How to Search for Trouble ... and Find It!

Margaret (Maggie) J. Eppstein
Vermont Complex Systems Center
Dept. of Computer Science, University of Vermont

November 14, 2011
12:50 - 1:40 pm
367 Votey

Summary
Nonlinear interactions between certain subsets of components in complex interconnected systems can cause qualitatively dramatic changes in emergent system properties. For example, certain genes and environmental triggers can interact to cause disease; some subsets of molecules will catalyze their own interactions and may be key to the emergence of Life; and some initially localized market interactions can ripple into collapse of entire economies.

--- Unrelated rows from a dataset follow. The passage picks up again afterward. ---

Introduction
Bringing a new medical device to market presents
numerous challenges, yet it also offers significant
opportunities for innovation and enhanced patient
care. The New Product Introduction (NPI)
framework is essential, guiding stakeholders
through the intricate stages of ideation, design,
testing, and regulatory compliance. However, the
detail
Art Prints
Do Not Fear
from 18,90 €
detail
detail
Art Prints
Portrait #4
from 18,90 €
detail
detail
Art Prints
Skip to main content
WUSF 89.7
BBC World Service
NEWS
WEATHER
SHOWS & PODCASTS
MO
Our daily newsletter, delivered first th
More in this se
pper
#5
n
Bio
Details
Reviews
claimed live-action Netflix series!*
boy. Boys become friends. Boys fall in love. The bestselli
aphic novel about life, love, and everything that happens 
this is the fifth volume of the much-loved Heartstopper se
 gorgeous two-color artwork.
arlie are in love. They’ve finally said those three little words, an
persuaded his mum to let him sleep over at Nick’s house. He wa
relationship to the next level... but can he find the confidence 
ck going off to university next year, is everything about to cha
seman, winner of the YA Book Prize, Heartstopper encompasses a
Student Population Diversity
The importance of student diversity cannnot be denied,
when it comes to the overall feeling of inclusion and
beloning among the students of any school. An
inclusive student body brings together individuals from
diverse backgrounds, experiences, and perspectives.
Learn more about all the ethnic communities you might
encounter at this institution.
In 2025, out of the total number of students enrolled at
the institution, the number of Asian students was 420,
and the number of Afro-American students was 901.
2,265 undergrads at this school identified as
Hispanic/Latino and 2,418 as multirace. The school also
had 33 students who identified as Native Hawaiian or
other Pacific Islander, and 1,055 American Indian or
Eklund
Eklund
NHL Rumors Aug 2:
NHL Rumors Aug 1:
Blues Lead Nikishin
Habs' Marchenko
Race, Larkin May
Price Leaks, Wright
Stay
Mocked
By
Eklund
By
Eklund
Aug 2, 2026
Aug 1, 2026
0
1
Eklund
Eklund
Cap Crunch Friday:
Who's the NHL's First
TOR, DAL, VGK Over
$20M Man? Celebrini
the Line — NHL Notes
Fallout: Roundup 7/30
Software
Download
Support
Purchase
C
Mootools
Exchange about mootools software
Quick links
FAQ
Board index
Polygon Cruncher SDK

However, given the vast numbers of components and interactions in real-world systems, how does one go about determining which small subsets of components are likely to trigger large discrete changes in system properties?

In this talk, I frame this type of combinatorial search problem as nonlinear feature selection and describe an efficient stochastic algorithm that can be used to tackle this problem in a variety of application domains. As a specific case study, I focus on recent research in which we seek to find combinations of outages that lead to large cascading failures in the electrical grid, so that we can mine the results for predictive patterns. Our results show scale-free distributions in the likelihood that network outages interact in deleterious combinations, indicating that a relatively small number of electrical components contribute disproportionately to cascading failure risk. Standard grid performance indices and common metrics of network topology are shown to be insufficient for predicting which outages are likely to result in cascading failure, underscoring the value in using our approach to identify system vulnerabilities.

Speaker Bio
Professor Eppstein received her B.S. in Zoology from Michigan State University in 1978, her M.S. in Computer Science from the University of Vermont in 1983, and her Ph.D. in Environmental Engineering from the University of Vermont in 1997. She has held several positions in the Department of Computer Science at the University of Vermont, including as a lecturer from 1983-2001, as a research assistant professor from 1997-2002, as assistant professor from 2002 2008, as associate professor since 2008, and as founding Director of the University of Vermont Complex Systems Center from 2006-2010. Her research interests involve forward and inverse modeling and analysis of complex systems in a wide variety of application domains, including biological, environmental, technological, and social systems. Her work has been funded by NSF, NIH, USGS, DOE, DOD, and DOT.